YOUR TASK: Your job is to print, exactly, the lines in the data below from the line with "tilt_deg: -8.6" through the line with "f_number: 1.78", both included, and to omit any picture.

PROVIDED DATA:
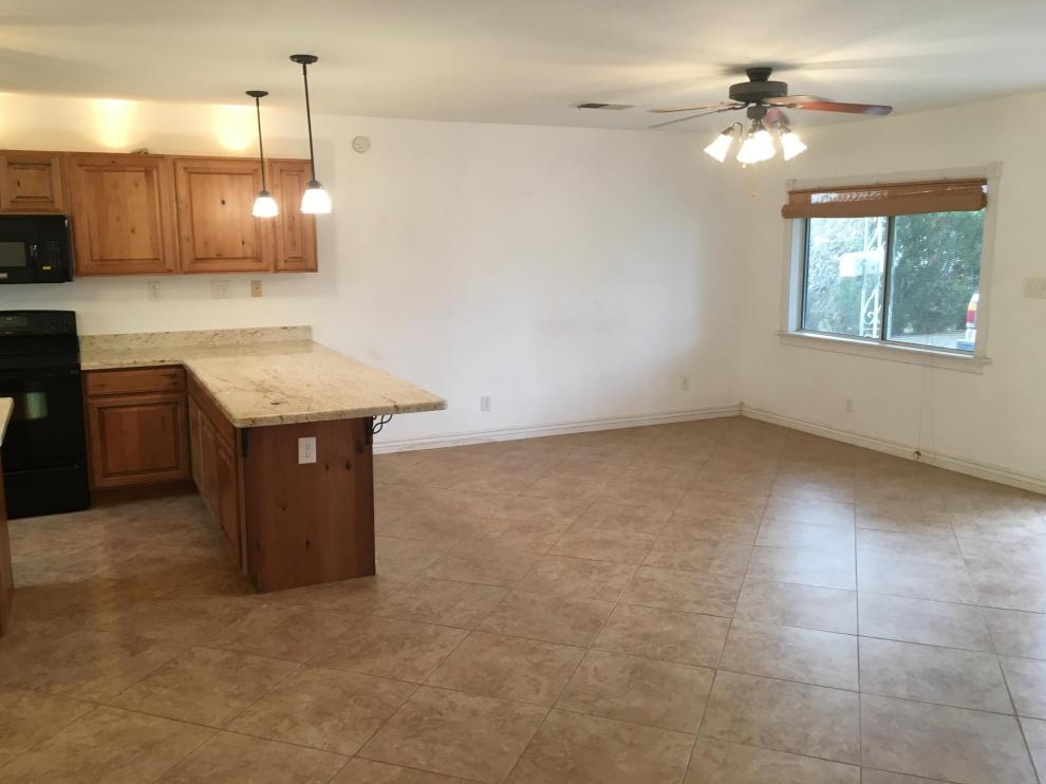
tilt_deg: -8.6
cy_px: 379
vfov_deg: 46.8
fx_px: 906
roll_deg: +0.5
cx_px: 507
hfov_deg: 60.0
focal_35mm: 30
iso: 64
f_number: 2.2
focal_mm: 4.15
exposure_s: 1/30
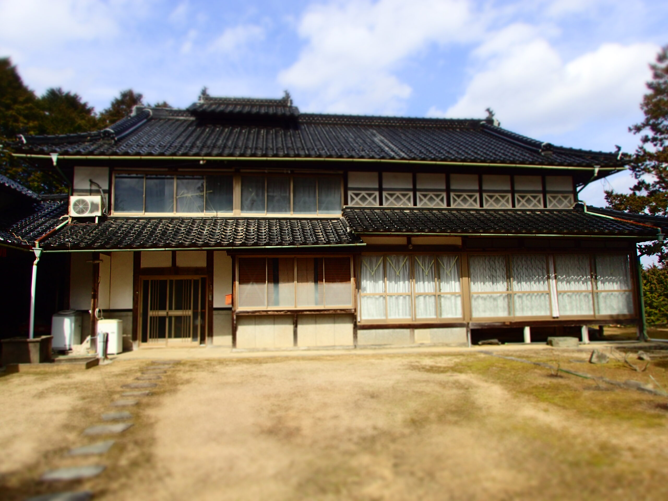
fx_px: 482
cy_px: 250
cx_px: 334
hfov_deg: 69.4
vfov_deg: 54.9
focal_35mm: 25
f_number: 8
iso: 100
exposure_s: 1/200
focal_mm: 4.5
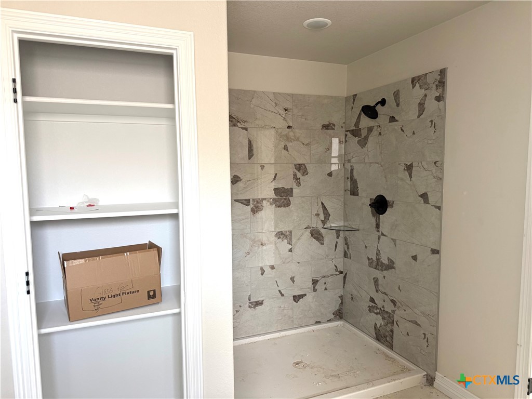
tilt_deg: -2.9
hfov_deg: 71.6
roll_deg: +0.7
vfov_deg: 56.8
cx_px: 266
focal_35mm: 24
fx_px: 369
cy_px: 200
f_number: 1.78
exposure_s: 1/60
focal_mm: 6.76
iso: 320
* * *
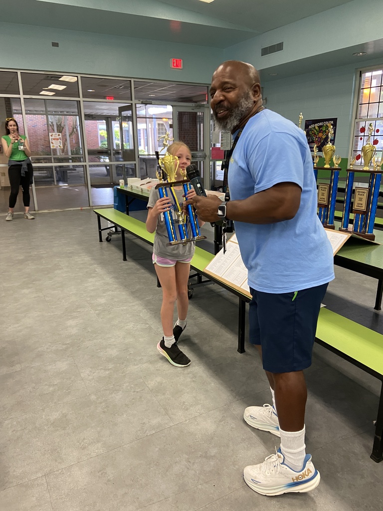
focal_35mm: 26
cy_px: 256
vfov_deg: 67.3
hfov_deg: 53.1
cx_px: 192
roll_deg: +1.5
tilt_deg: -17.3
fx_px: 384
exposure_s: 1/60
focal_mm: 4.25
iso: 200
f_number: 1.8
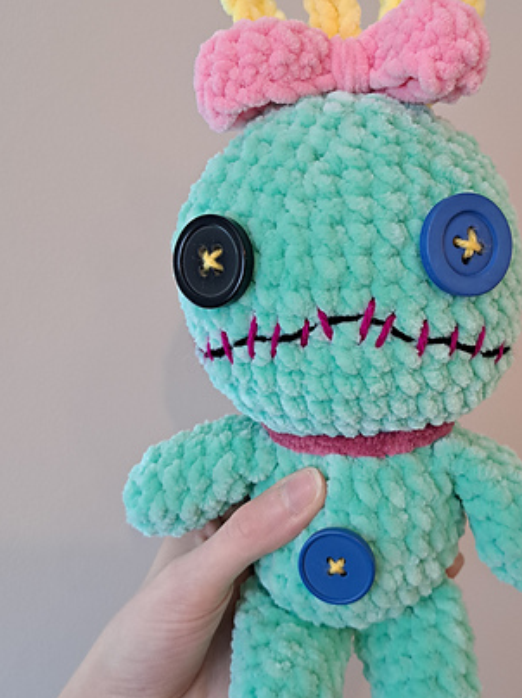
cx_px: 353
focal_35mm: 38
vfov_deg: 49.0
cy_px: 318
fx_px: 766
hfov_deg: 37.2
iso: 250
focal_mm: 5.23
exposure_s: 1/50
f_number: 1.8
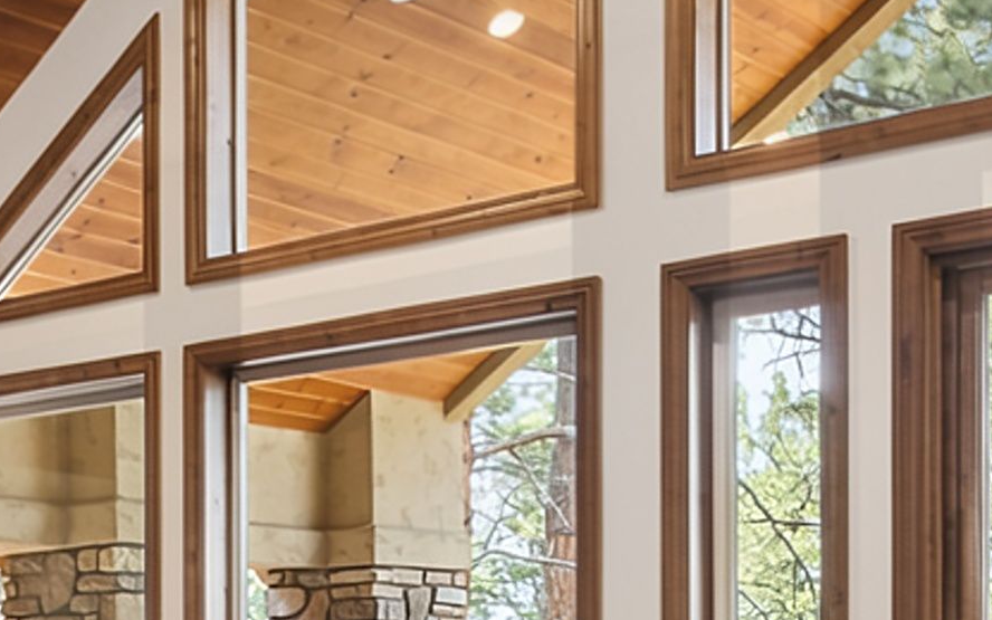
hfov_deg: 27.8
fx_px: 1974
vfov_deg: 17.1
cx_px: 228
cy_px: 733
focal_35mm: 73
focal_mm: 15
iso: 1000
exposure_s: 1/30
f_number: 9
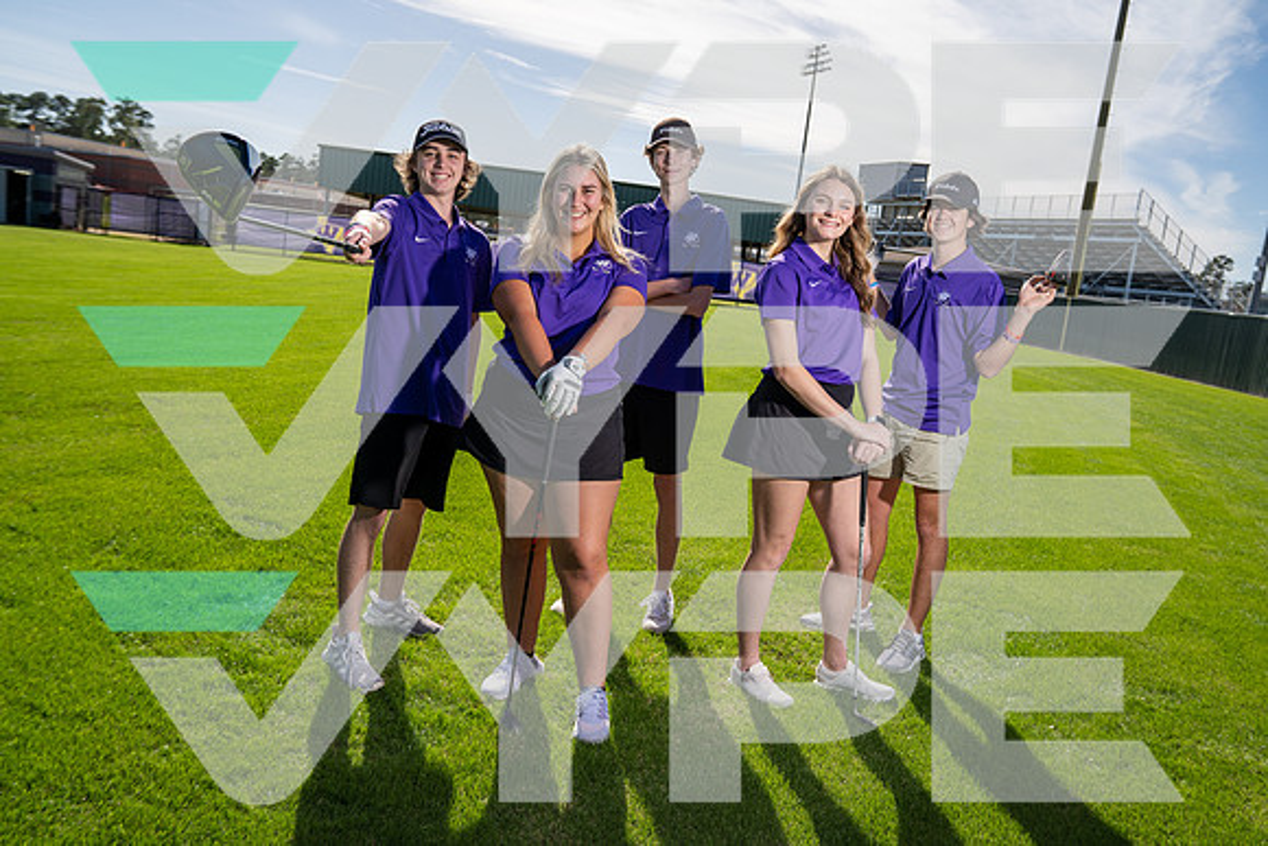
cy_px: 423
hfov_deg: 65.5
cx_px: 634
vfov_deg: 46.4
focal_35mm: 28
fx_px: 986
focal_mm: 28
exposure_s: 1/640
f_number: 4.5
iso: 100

ANSWER SECTION:
tilt_deg: -8.6
cy_px: 379
vfov_deg: 46.8
fx_px: 906
roll_deg: +0.5
cx_px: 507
hfov_deg: 60.0
focal_35mm: 30
iso: 64
f_number: 2.2
focal_mm: 4.15
exposure_s: 1/30
fx_px: 482
cy_px: 250
cx_px: 334
hfov_deg: 69.4
vfov_deg: 54.9
focal_35mm: 25
f_number: 8
iso: 100
exposure_s: 1/200
focal_mm: 4.5
tilt_deg: -2.9
hfov_deg: 71.6
roll_deg: +0.7
vfov_deg: 56.8
cx_px: 266
focal_35mm: 24
fx_px: 369
cy_px: 200
f_number: 1.78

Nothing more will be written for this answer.